MWARP! MWARP! MWARP!
I toss Gavin a salute and pivot toward the door.
“No face. No problem. Just very, very concerned about cufflink logistics.”
Gavin yells as I run down the hall, “Work on the face. In two months, she’ll be family. Make an effort.”
The elevator takes forever. My head is spinning with visions of Bryce in a tux at that ritzy gala tonight. The one at his mother’s house—a soirée I’d never be invited to, not in this lifetime.
Forget Bryce. Forget Fiona. Focus on the mission. Get the damn cufflinks. Don’t get fired.
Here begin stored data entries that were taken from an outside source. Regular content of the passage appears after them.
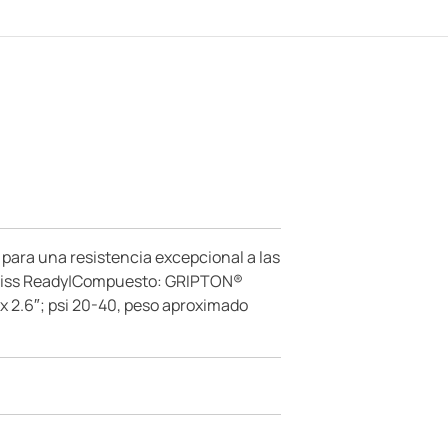
 para una resistencia excepcional a las
= 2Bliss Ready|Compuesto: GRIPTON®
 x 2.6″; psi 20-40, peso aproximado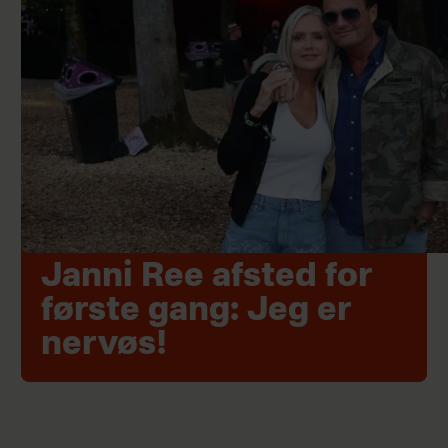
Janni Ree afsted for
første gang: Jeg er
nervøs!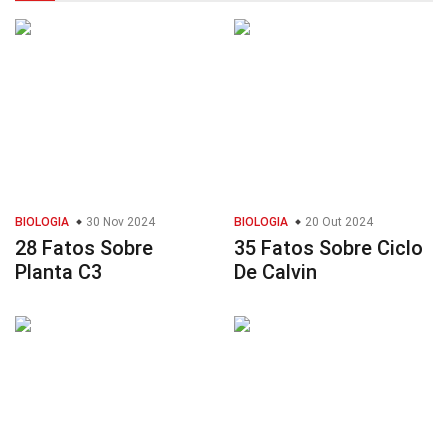
BIOLOGIA
30 Nov 2024
BIOLOGIA
20 Out 2024
28 Fatos Sobre
35 Fatos Sobre Ciclo
Planta C3
De Calvin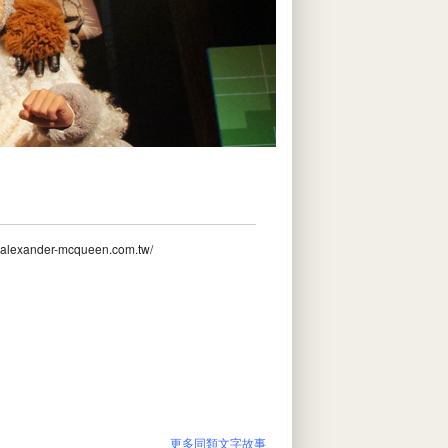
w.alexander-mcqueen.com.tw/
更多同類文字故事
I scramble out of the building when—
NO! No no no no no.
My car is being towed.
Officer Cockburn—yes, still his real name—is standing beside it, looking like he’s climaxing over the sight of my misery.
I bolt toward him, a total crazy person, waving my arms. “WAIT! That’s my car! I’m literally right here!”
CRACK!
My fake-ass heel—the one I lovingly Frankensteined with nail polish to pass for Louboutins—snaps.
One minute I’m upright. The next?
SPLAT.
Face-first into the sidewalk.
Hard.
“OW! MOTHERFUCKING COCKSUCKER!”
Today started at rock bottom. And now? We’ve tunneled into a level of hell so fresh, Lucifer hasn’t even unpacked. And I still have to go pick up the cufflinks. Lucky freaking me.